SELECTED TEXT:
Robelyn Annette Garcia (born September 16, 1965, in Phoenix, Arizona) is a former collegiate All-American and professional All-Star basketball player.  Garcia currently resides in Scottsdale, Arizona. She was the Big Six Championship Game MVP on the Kansas Crusaders of the Women's Basketball Association (WBA). Garcia was inducted into The Black Archives of Mid-America WBA Hall of Fame on February 22, 2020. Robelyn, nicknamed "Robbie" by her Junior College coach, also led the nation in scoring while playing at Dodge City Community College where she was inducted into the Athletic Hall of Fame.

High school

Garcia played at five different prep schools; she had a high scoring game of 56 points while playing six-on-six basketball in Oklahoma.  Robelyn also played two years for Wichita East High School and was an All-State Player at Elkhart High School in Elkhart, Kansas where she led her team in scoring.  She played on two All-Star teams her Senior-year including the Kansas vs Texas All-Star Challenge.  In addition, she was the leading scorer in The Boot Hill High School All-State game in 1983.
Garcia also played softball, soccer, volleyball, ran cross country and track and field in prep school.

College career 

Garcia had a stellar collegiate career with high scoring games of 46 and 40 points in her first year as a college player. She was a Region NJCAA All-American and led the Nation in scoring as a freshman, averaging 31.5 points per game before the implementation of the three-point line in the college game. Many of her points came from beyond what would have been the three-point arc.  She is the career All-time leading scorer at Dodge City College scoring 1,298 points in just two years.  She has held this title for over 33 years.  At Dodge City, Garcia earned All-America honors and was ranked as one of the top junior college swing guards in the country when she averaged 28 points and five rebounds per game as a sophomore in 1984–85. She ranked as the nation's fourth-leading scorer as a sophomore."
Garcia played at The University of Nebraska her junior year
and Friends University her senior year where she averaged 20 points per game and led her team and league in assists.  She was a unanimous KCAC First-Team selection and NAIA Region All-Star her senior year. Friends University Lady Falcons won the KCAC conference and made the NAIA National Tournament.  Her Friends University Hall of Fame Coach Jim Littell, now the head coach at Oklahoma State University, said "She's the greatest offensive talent I have ever coached. Passing, scoring, handling the ball".

Garcia was a multi-sport athlete in college; she also played softball, soccer, ran cross-country and track. She was honored in May 2015 with her induction into the Dodge City College Athletic Hall of Fame.

Data items:

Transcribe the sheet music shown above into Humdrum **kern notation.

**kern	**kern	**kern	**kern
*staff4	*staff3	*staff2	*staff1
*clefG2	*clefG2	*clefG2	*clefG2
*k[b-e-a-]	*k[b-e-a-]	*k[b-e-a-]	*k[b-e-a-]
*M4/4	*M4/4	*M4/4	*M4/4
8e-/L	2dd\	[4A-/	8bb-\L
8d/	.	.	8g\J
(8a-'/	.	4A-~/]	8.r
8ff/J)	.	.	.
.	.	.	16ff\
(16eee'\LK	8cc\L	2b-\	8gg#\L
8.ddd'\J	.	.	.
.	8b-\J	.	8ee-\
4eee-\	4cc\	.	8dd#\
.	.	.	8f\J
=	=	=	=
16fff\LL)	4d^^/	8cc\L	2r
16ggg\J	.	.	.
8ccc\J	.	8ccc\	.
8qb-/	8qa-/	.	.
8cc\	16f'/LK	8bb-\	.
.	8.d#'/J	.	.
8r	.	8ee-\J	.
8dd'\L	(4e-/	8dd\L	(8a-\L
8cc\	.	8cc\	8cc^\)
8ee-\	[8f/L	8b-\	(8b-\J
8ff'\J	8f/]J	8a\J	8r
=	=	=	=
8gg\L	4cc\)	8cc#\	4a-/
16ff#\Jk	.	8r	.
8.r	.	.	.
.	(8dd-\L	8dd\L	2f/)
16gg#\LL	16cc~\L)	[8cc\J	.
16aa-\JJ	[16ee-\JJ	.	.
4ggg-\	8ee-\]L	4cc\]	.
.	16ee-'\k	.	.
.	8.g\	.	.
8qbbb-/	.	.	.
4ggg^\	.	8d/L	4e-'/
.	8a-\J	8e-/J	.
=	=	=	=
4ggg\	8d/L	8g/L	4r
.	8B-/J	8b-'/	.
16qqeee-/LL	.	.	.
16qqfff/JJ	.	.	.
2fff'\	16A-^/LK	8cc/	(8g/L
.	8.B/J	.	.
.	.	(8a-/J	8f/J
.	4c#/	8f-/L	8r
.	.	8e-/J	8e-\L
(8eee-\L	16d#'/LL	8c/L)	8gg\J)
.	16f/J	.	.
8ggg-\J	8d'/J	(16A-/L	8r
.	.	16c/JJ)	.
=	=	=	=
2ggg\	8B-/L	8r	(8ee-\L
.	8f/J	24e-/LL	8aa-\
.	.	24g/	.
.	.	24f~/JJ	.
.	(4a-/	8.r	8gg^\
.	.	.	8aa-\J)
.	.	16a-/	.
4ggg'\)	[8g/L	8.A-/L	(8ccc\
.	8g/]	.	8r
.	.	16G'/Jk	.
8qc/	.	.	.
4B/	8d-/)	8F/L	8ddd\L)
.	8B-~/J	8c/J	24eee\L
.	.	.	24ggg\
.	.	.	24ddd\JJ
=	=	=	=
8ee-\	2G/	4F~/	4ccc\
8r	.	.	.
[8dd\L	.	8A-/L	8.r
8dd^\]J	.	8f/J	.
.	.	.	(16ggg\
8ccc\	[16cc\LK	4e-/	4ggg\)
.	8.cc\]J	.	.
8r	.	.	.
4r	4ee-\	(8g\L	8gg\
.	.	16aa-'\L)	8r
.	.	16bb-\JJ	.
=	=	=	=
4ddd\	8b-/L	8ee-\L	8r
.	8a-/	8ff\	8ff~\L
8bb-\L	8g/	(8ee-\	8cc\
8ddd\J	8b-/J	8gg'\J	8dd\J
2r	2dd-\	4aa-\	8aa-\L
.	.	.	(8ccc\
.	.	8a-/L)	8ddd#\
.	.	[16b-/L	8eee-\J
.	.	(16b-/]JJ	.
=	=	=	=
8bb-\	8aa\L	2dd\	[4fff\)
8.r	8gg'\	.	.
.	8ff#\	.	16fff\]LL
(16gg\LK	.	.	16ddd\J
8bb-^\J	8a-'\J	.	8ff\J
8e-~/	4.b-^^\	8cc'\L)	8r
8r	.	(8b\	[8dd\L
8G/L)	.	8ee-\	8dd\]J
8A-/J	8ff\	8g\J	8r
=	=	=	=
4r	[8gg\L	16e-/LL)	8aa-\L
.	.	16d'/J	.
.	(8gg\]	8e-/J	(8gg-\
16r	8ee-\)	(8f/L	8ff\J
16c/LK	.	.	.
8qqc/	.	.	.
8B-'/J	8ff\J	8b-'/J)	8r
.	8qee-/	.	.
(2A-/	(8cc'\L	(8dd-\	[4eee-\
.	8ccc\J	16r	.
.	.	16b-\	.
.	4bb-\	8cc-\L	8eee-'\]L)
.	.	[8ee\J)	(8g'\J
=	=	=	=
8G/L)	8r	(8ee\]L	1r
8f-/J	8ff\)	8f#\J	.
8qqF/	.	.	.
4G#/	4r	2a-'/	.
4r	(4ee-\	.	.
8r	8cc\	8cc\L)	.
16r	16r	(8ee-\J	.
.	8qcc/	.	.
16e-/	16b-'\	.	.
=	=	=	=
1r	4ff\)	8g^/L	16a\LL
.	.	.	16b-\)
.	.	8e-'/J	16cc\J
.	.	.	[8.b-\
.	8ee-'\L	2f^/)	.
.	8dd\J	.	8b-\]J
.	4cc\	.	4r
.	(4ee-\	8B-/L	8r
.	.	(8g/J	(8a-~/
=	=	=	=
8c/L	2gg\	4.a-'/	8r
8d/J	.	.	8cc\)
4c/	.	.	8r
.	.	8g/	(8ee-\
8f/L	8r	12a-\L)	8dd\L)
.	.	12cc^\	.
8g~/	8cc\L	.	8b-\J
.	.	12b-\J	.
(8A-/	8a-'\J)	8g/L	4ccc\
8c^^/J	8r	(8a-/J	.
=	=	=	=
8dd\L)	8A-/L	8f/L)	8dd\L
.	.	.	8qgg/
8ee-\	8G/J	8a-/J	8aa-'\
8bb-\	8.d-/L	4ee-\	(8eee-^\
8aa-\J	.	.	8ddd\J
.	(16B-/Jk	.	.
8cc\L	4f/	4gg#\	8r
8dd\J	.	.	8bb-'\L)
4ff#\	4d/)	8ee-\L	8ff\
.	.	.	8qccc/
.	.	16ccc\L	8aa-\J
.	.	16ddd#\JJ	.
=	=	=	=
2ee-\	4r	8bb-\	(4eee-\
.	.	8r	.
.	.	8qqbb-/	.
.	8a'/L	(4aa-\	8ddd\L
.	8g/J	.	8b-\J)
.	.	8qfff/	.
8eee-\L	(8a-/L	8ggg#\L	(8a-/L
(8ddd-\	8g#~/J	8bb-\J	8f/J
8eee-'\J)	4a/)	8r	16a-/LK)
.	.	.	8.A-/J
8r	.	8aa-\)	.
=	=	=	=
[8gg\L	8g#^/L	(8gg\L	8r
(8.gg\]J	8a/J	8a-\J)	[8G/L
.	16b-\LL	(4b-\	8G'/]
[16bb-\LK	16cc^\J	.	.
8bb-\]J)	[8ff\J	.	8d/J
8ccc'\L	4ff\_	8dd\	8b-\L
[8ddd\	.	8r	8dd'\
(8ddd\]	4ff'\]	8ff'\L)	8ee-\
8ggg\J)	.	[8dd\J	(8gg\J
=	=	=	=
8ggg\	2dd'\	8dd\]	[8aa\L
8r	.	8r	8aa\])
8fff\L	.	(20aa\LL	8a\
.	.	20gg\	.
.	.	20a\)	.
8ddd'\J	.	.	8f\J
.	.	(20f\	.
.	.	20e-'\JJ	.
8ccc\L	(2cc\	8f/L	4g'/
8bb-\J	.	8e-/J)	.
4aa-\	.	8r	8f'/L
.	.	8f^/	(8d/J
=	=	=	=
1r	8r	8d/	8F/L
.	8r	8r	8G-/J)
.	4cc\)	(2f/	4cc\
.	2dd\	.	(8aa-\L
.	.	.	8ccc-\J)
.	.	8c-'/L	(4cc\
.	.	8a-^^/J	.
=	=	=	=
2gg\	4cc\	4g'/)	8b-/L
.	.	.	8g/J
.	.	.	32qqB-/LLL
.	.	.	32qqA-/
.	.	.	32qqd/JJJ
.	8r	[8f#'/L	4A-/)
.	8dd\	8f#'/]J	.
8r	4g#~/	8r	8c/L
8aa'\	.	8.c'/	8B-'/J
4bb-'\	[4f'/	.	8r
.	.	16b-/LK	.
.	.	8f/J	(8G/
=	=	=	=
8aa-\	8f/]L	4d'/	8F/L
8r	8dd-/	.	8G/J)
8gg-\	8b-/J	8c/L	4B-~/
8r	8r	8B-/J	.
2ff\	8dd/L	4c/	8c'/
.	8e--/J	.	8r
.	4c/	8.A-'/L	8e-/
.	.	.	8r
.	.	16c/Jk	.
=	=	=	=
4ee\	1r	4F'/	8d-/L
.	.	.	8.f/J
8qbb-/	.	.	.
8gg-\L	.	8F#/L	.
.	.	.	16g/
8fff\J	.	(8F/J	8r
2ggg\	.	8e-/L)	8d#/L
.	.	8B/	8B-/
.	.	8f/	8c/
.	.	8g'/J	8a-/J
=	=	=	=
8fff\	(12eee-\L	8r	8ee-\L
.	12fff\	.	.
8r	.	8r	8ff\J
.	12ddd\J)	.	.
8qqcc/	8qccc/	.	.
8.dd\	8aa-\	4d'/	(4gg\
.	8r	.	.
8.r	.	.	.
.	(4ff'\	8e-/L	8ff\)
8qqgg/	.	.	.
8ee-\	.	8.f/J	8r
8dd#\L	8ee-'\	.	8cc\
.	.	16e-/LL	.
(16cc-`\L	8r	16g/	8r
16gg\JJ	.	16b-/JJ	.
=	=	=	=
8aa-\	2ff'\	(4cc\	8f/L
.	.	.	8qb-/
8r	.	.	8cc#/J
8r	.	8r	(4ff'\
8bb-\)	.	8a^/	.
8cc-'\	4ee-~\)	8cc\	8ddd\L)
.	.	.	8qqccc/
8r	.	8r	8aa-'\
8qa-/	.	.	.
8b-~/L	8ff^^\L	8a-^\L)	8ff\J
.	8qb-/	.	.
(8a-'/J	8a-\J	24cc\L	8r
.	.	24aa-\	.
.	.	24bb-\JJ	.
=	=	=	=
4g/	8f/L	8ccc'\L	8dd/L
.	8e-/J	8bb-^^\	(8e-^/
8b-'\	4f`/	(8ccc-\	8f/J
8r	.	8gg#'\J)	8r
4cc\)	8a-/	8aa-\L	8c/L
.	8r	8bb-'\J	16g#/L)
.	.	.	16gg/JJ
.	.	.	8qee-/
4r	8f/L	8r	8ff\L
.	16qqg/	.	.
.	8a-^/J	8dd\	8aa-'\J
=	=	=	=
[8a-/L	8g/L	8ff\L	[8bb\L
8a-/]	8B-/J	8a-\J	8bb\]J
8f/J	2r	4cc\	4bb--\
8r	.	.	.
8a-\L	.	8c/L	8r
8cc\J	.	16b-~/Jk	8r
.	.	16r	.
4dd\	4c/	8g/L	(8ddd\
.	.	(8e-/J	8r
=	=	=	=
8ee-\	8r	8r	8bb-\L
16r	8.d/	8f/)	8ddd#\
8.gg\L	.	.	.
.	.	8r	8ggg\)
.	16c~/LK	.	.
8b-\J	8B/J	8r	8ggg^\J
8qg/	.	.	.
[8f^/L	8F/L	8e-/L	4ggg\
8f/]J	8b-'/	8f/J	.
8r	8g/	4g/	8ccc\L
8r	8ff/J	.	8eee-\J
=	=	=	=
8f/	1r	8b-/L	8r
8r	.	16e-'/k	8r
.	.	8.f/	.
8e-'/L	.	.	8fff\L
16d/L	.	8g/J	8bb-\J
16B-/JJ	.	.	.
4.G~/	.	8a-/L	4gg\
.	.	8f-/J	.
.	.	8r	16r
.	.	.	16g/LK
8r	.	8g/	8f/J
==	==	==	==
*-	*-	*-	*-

REQUESTS:
1. Rewrite the part of the Robelyn Garcia biography that begins at the words "Garcia played at The" and stops after "College Athletic Hall of Fame.", substituting "baseball" for "softball".
2. Please state how many lines of the records contain the string "kern", with case counting, and give only the number.

ANSWER LIST:
1.
Garcia played at The University of Nebraska her junior year
and Friends University her senior year where she averaged 20 points per game and led her team and league in assists.  She was a unanimous KCAC First-Team selection and NAIA Region All-Star her senior year. Friends University Lady Falcons won the KCAC conference and made the NAIA National Tournament.  Her Friends University Hall of Fame Coach Jim Littell, now the head coach at Oklahoma State University, said "She's the greatest offensive talent I have ever coached. Passing, scoring, handling the ball".

Garcia was a multi-sport athlete in college; she also played baseball, soccer, ran cross-country and track. She was honored in May 2015 with her induction into the Dodge City College Athletic Hall of Fame.

2. 2